Über die Höhe einer Entschädigung hätte ein Gericht zu befinden
Der Beschluss, den das Bündnis dem Berliner Senat vorgelegt hat, enthält auch Angaben dazu, wie die Enteignung vollzogen werden soll. Demnach soll das Land Berlin eine Anstalt öffentlichen Rechts gründen, die dann die Wohnungen verwaltet. Dies solle die Versorgung der Bevölkerung mit bezahlbaren Mieten sicherstellen.
Laut einer Modellrechnung des Berline Senats wäre mit einer Entschädigungssumme in Höhe von bis zu 36 Milliarden Euro zu rechnen, die an die Immobilienkonzerne zu zahlen wäre. Das Bündnis hat mit 18 Milliarden Euro einen halb so hohen Betrag angesetzt. Würde ein Volksentscheid das gewünschte Ergebnis liefern, müsste ein Gericht darüber entscheiden.

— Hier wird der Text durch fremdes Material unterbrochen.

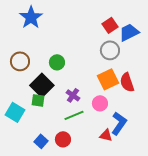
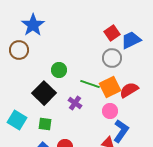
brown circle: (20, 61) -> (19, 50), moved
red semicircle: (127, 82) -> (129, 90), turned 78
green square: (38, 100) -> (45, 124), moved
pink circle: (100, 103) -> (110, 111), moved
green line: (74, 115) -> (90, 84), moved, turned 42

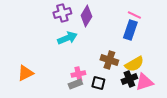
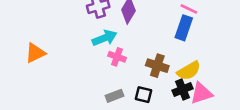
orange triangle: (25, 73) -> (35, 53), moved
pink cross: (78, 74) -> (117, 57), moved, turned 32

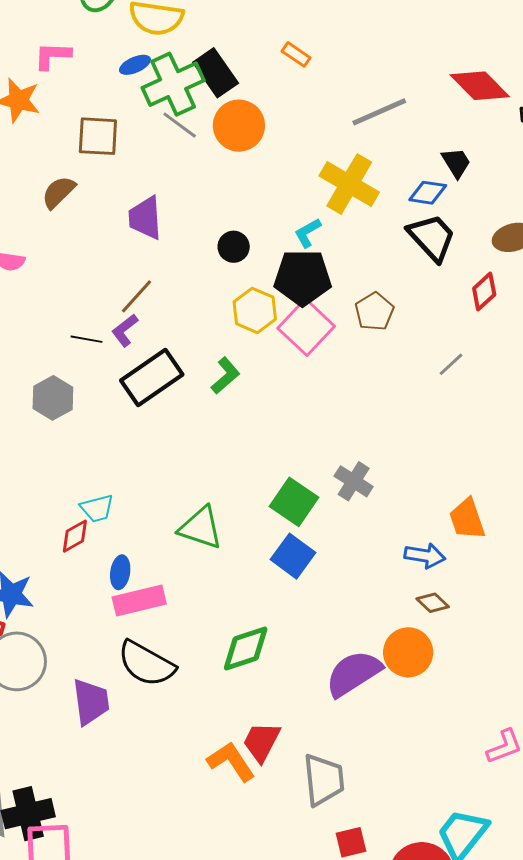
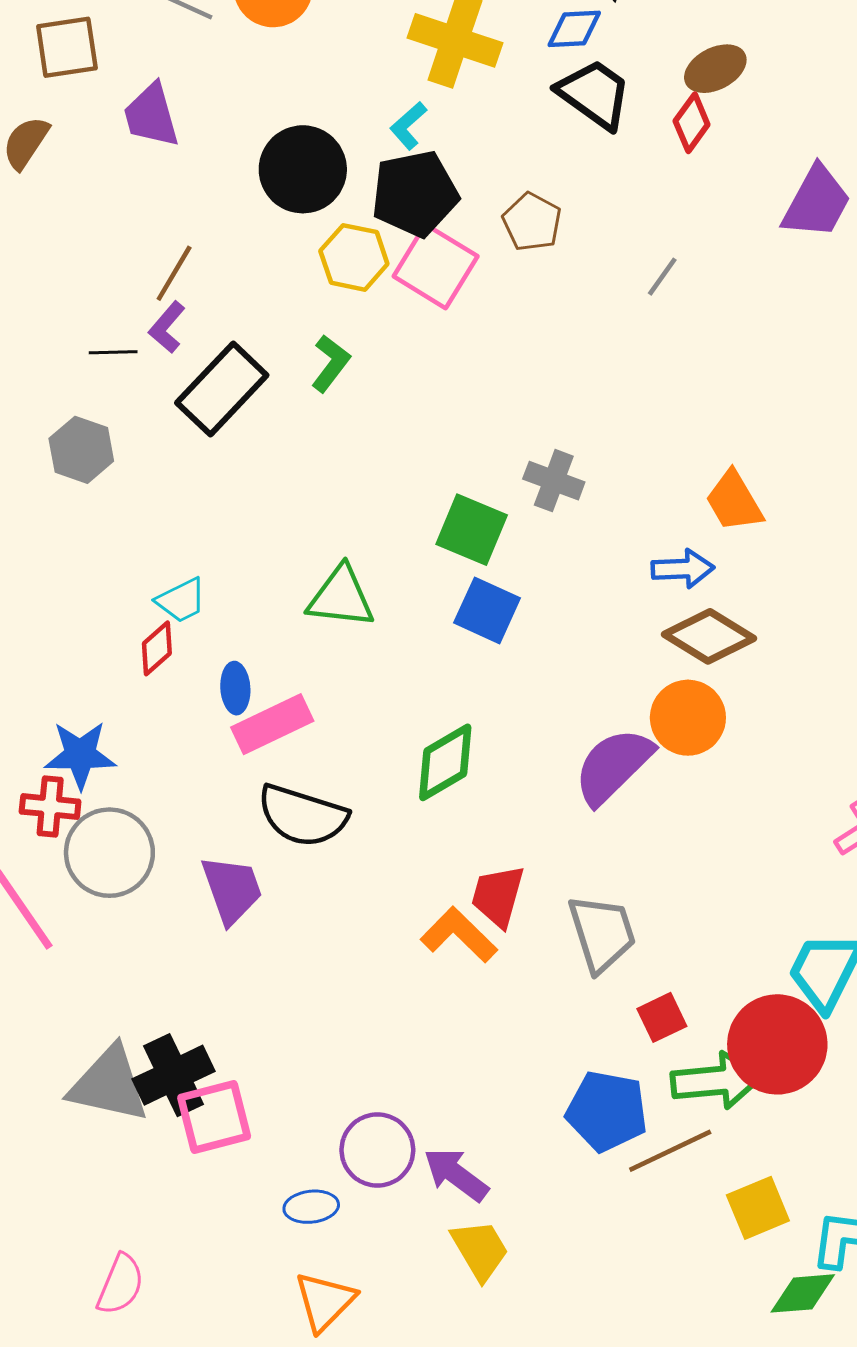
purple trapezoid: (145, 218) -> (151, 115), moved
black circle: (234, 247) -> (303, 169), size x1.8
red diamond: (484, 292) -> (692, 123), moved
brown diamond: (433, 603) -> (709, 636), size x1.8

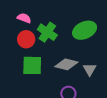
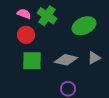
green cross: (47, 32) -> (47, 16), moved
gray triangle: (90, 69) -> (94, 58), moved, turned 32

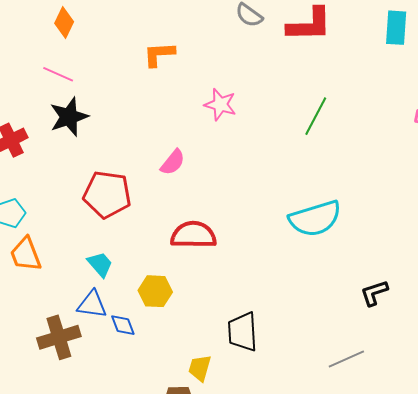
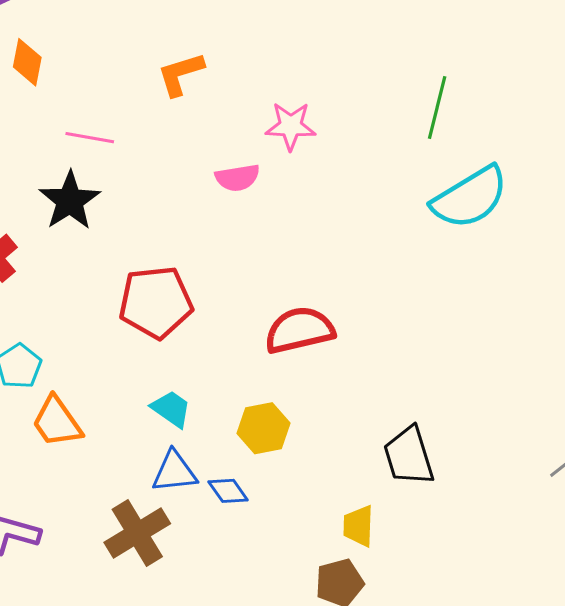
pink line: (58, 74) -> (90, 138), moved
pink semicircle: (173, 162) -> (237, 178), moved, turned 56
cyan semicircle: (315, 219) -> (470, 198), moved

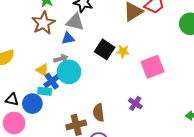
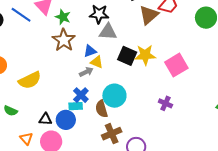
gray triangle: (75, 22) -> (108, 32), moved
yellow star: (123, 51) -> (145, 55), size x1.5
yellow triangle: (43, 70) -> (97, 62), moved
cyan circle: (69, 72) -> (114, 96), moved
brown semicircle: (99, 113) -> (101, 109), moved

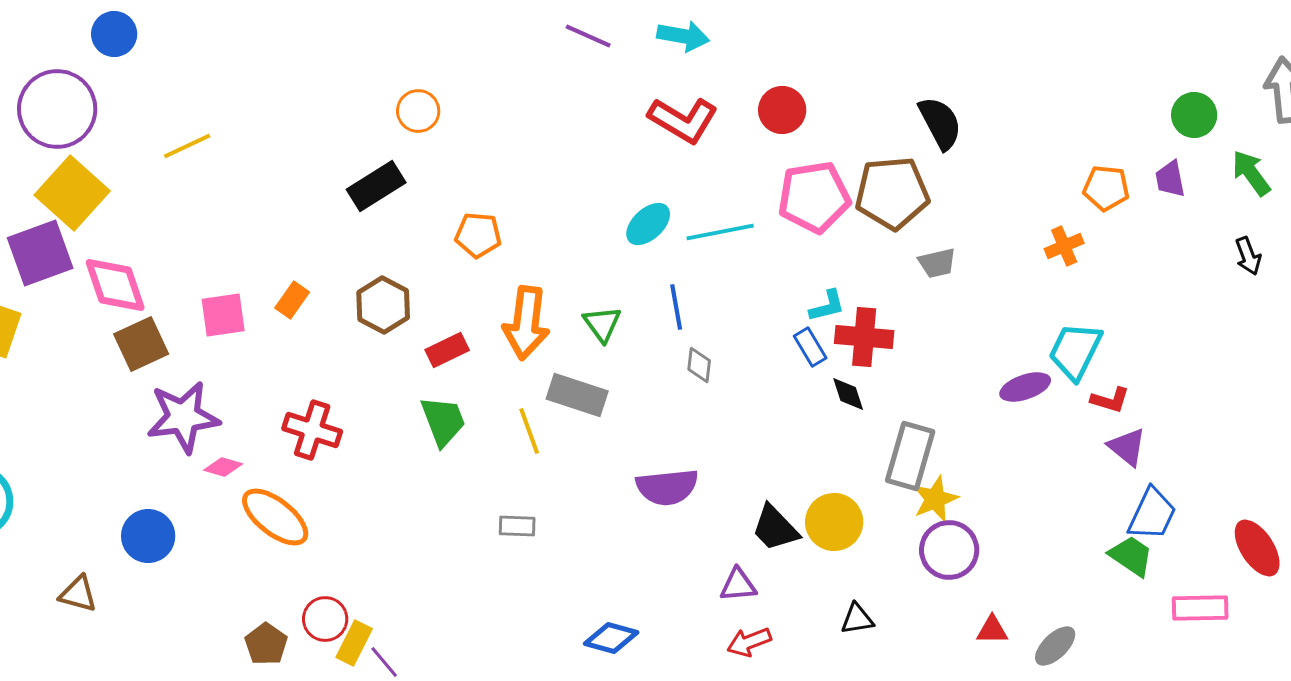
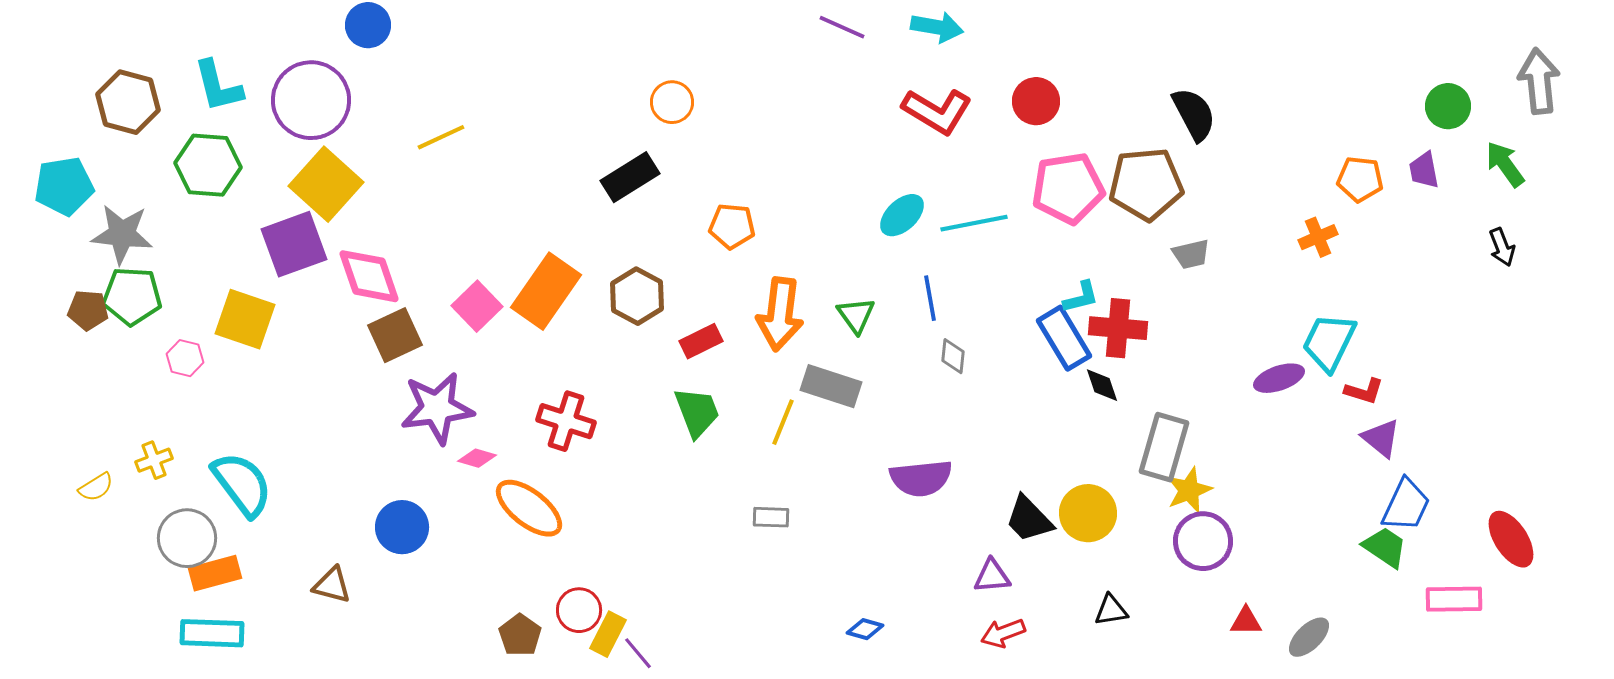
orange rectangle: (292, 300) -> (546, 291), size x2.0
pink square: (223, 315) -> (477, 306), turned -36
blue rectangle: (810, 347) -> (1064, 338), size x1.6
yellow line: (529, 431) -> (783, 422), turned 42
blue diamond: (611, 638) -> (865, 629), size x0.7

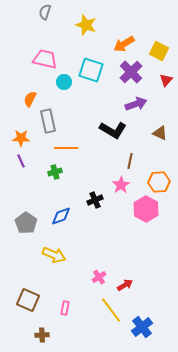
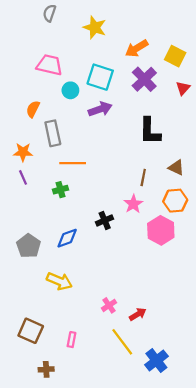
purple arrow: (136, 104) -> (100, 109), moved
black L-shape: (113, 130) -> (150, 131), moved, turned 60
brown triangle: (160, 133) -> (176, 168), moved

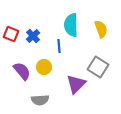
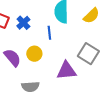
yellow semicircle: (101, 29) -> (91, 16), turned 66
purple triangle: (76, 84) -> (66, 71), turned 40

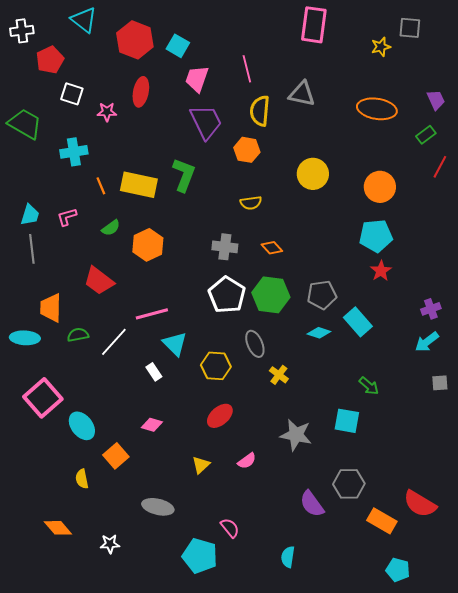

Zur Sinnhaftigkeit einer Vergesellschaftung gibt es unterschiedliche Einschätzungen der Experten: Für Michael Voigtländer vom Institut der Deutschen Wirtschaft wäre es ein „Tabubruch“, durch den keine einzige neue Wohnung geschaffen würde. Mieter würden zwar entlastet, doch gleichzeitig würden die Enteignungen auf Investoren extrem abschreckend wirken, was sich negativ auf den Wohnungsbau auswirken könnte. Barbara Schöning, Professorin für Stadtplanung an der Bauhaus-Universität in Weimar, hält eine Vergesellschaftung hingegen für ein probates Mittel, um die Versorgung mit bezahlbarem Wohnraum sicherzustellen.